Electrical and computer engineering professor Minjoo (Lawrence) Lee is a leading expert in materials growth. His group will apply molecular beam epitaxy to grow superconducting qubit devices atom by atom, allowing for precise, systematic control over their structures.

Materials science and engineering professor Pinshane Huang specializes in transmission electron microscopy, allowing the behaviors of individual atoms in the devices to be captured in real time.

Materials science and engineering professor David Cahill will measure the devices’ thermal reflectance and conductance, providing insight into the structures of junctions and interfaces and whether they host defects.

Kou’s research group will perform microwave characterization, which allows information loss and the number of TLS defects coupled to the qubit to be measured.

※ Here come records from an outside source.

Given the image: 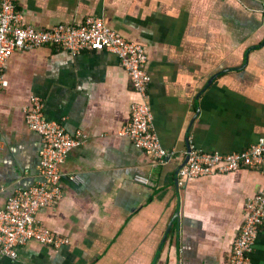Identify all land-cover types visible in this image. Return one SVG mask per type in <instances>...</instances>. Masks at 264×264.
Returning <instances> with one entry per match:
<instances>
[{"label":"crops","instance_id":"crops-1","mask_svg":"<svg viewBox=\"0 0 264 264\" xmlns=\"http://www.w3.org/2000/svg\"><path fill=\"white\" fill-rule=\"evenodd\" d=\"M262 0H16L45 29L89 17L143 46L148 104L164 163L120 135L137 94L113 54L45 45L13 51L0 91V208L42 182V142L28 129L31 96L46 120L84 142L60 165L62 197L37 220L66 239L58 250L28 243L0 264H227L245 202L264 187L256 170L180 179L191 146L218 153L264 138ZM212 77V80L209 79ZM148 179L146 184L135 175ZM66 175H78L73 183ZM264 264V224L250 254Z\"/></svg>","mask_w":264,"mask_h":264},{"label":"built area","instance_id":"built-area-1","mask_svg":"<svg viewBox=\"0 0 264 264\" xmlns=\"http://www.w3.org/2000/svg\"><path fill=\"white\" fill-rule=\"evenodd\" d=\"M264 14V0L260 6ZM18 9L16 0H0V91L8 86L3 68L13 51H25L51 45L74 56L82 52H105L117 57L129 78L137 98L130 103L129 117L120 135L127 137L137 148L151 155L155 163H164L171 157L163 147L152 125L148 104L150 75L143 46L127 40L118 31L106 26L101 18L89 17L82 24L57 23L41 29L29 24ZM29 130L39 135V167L42 182L17 191L0 208V260L17 258L18 250L28 243H38L54 250L66 242L37 220L39 211L53 206L61 199L60 165L70 150L84 142L77 130L68 134L58 123L48 121L43 104L36 96L29 98L23 108ZM3 145L0 141V151ZM240 169L256 170L264 176V138L237 152L218 153L189 147L184 161L177 168L180 179L211 177L230 174ZM67 180L79 183L78 175H66ZM134 180L146 184L148 179L135 175ZM245 216L233 240L227 264H250V254L260 227L264 224V187L245 202Z\"/></svg>","mask_w":264,"mask_h":264},{"label":"water","instance_id":"water-1","mask_svg":"<svg viewBox=\"0 0 264 264\" xmlns=\"http://www.w3.org/2000/svg\"><path fill=\"white\" fill-rule=\"evenodd\" d=\"M212 80V77L209 79V81H211Z\"/></svg>","mask_w":264,"mask_h":264}]
</instances>
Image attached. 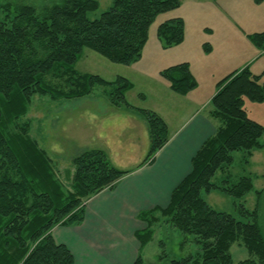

Physics professor Wolfgang Pfaff can directly probe the energy structure and time dynamics of the devices.

Materials science and engineering professor André Schleife is a theorist specializing in atomic-scale simulation who will calculate the properties of different kinds of defects and compare them to observed data.

“It’s going to be a loop: growth, characterization, theory, repeat,” Kou said. “By the end, we should have a recipe for reducing the occurrence of TLS defects, and hopefully we’ll understand what causes them. We hope that we’ll come out the other side with knowledge that will make superconducting quantum processors even better than they are now.”

The award will be co-administered by the Air Force Office of Scientific Research and the Army Research Office Laboratory of Physical Sciences.